Teresa Phiri says women are seeking better work cultures and organisations risk losing significant proportions of their talent if they lack strong diversity and inclusion policies and practices. Research from McKinsey has found that women are more than one and a half times as likely as men in the same roles to have left a previous job because they wanted to work for a company that was more committed to diversity, equity and inclusion (DEI).“Positively, this indicates that the next generation of female leaders will play a key role in building company values and shaping policies that support DEI and wellbeing,” she says. “Increasing the diversity of management has been shown to impact on a company’s profitability and performance.”Leaders should embody the values of inclusion to challenge the status quo.

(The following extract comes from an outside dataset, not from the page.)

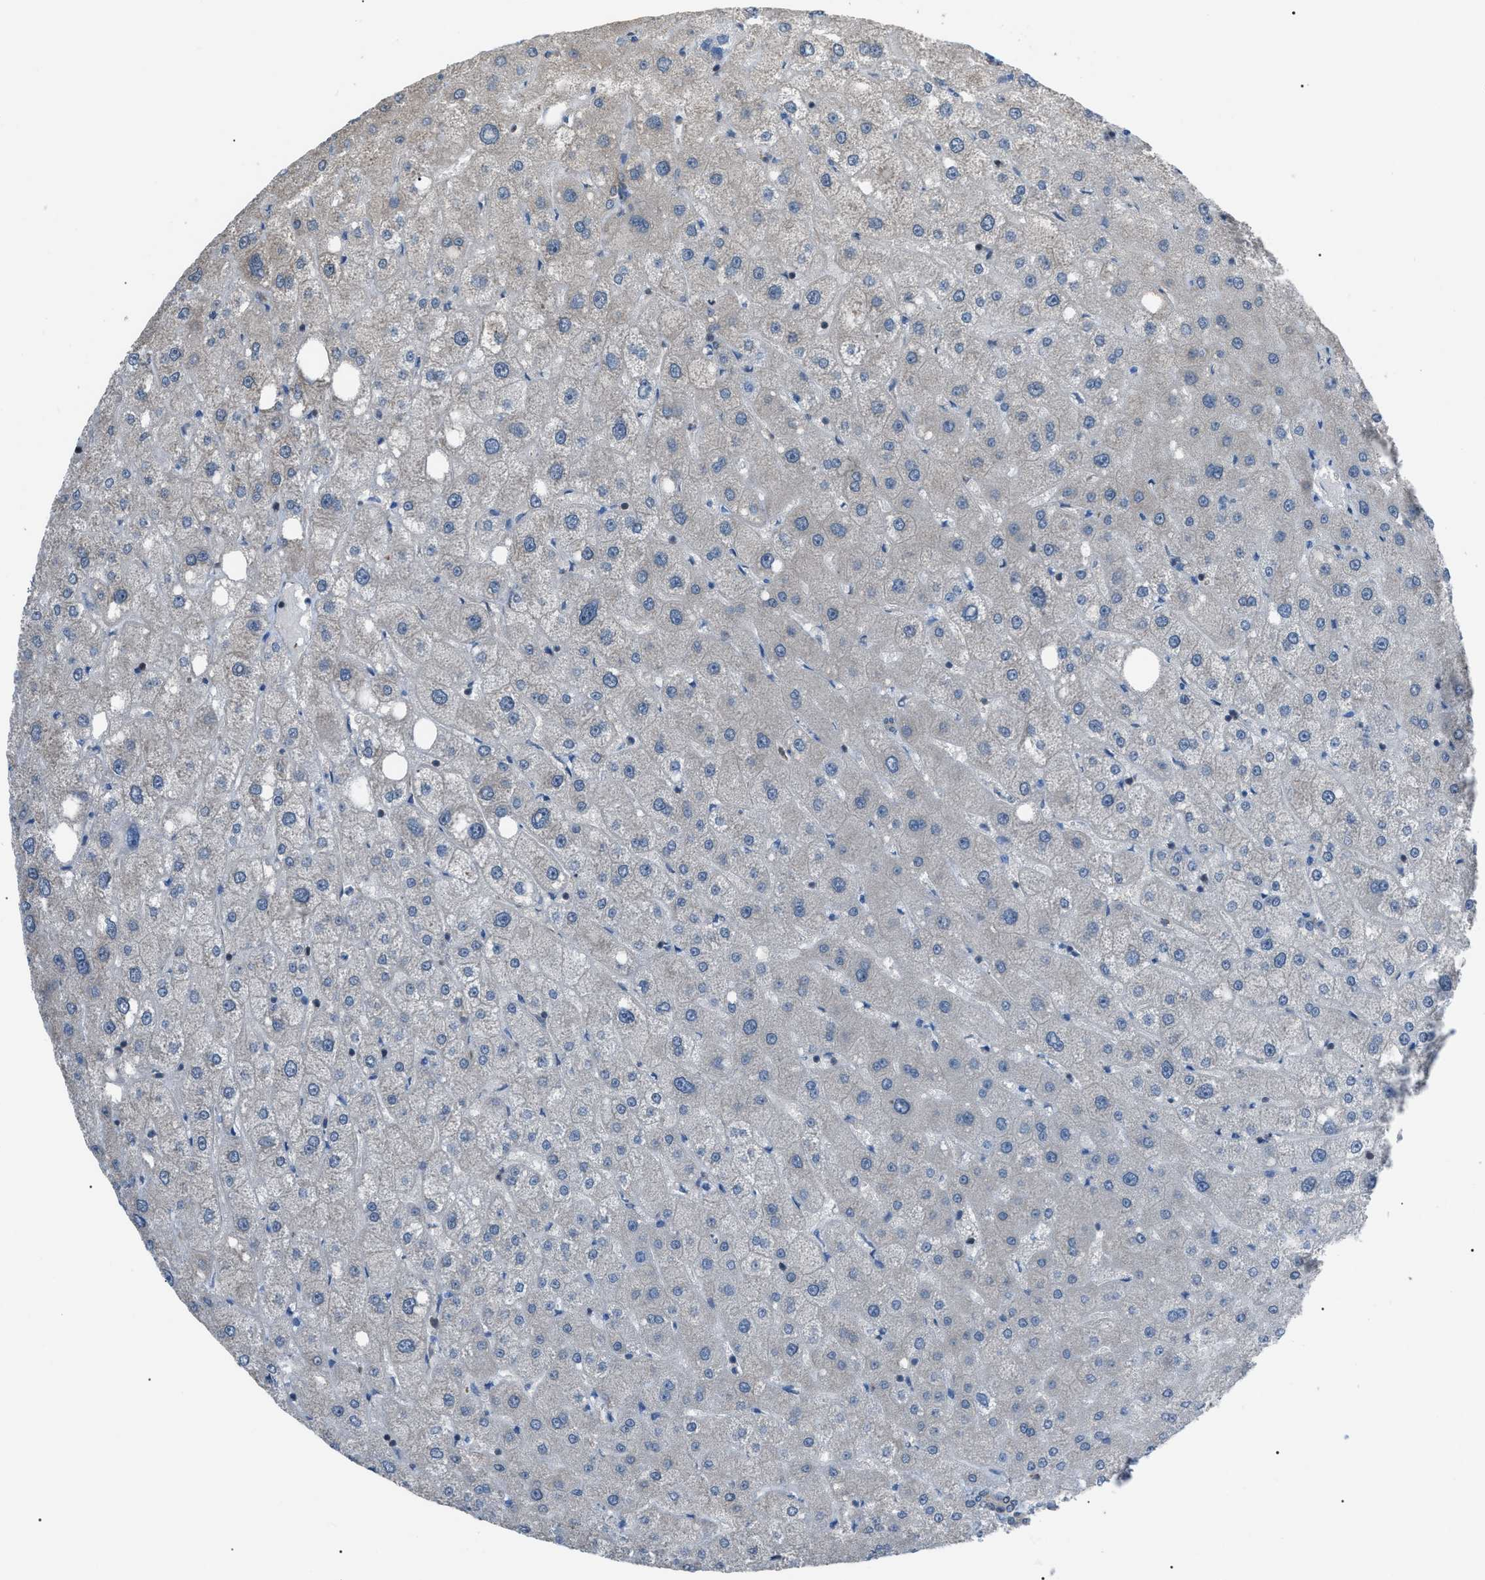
{"staining": {"intensity": "weak", "quantity": "<25%", "location": "cytoplasmic/membranous"}, "tissue": "liver", "cell_type": "Cholangiocytes", "image_type": "normal", "snomed": [{"axis": "morphology", "description": "Normal tissue, NOS"}, {"axis": "topography", "description": "Liver"}], "caption": "Normal liver was stained to show a protein in brown. There is no significant positivity in cholangiocytes. (DAB IHC visualized using brightfield microscopy, high magnification).", "gene": "PDCD5", "patient": {"sex": "male", "age": 73}}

A report from the Fawcett Society and Runnymede Trust revealed that 75% of women of colour have experienced racism in the workplace, with over one in five having suffered racial slurs during their career.“We can clearly see that organisations are doing much more to tackle racism and discrimination of all forms but more still needs to be done,” she says. “From setting up employee network groups and resources to ethnicity pay reports, employers must continue to lead from the front to ensure racism has no place in business – or society.”She says most talent teams have changed their approaches to reverse assumptions of what candidates should look like. Now, anonymous recruitment is a common practice to get the best talent irrespective of age, gender, ethnicity or any other characteristic.“It is vital that organisations challenge any preconceptions they may have when reviewing CVs and applications,” she says. “While a potential candidate might not have gone to the most prestigious university or received the best degree, they may have other skills which suit that role.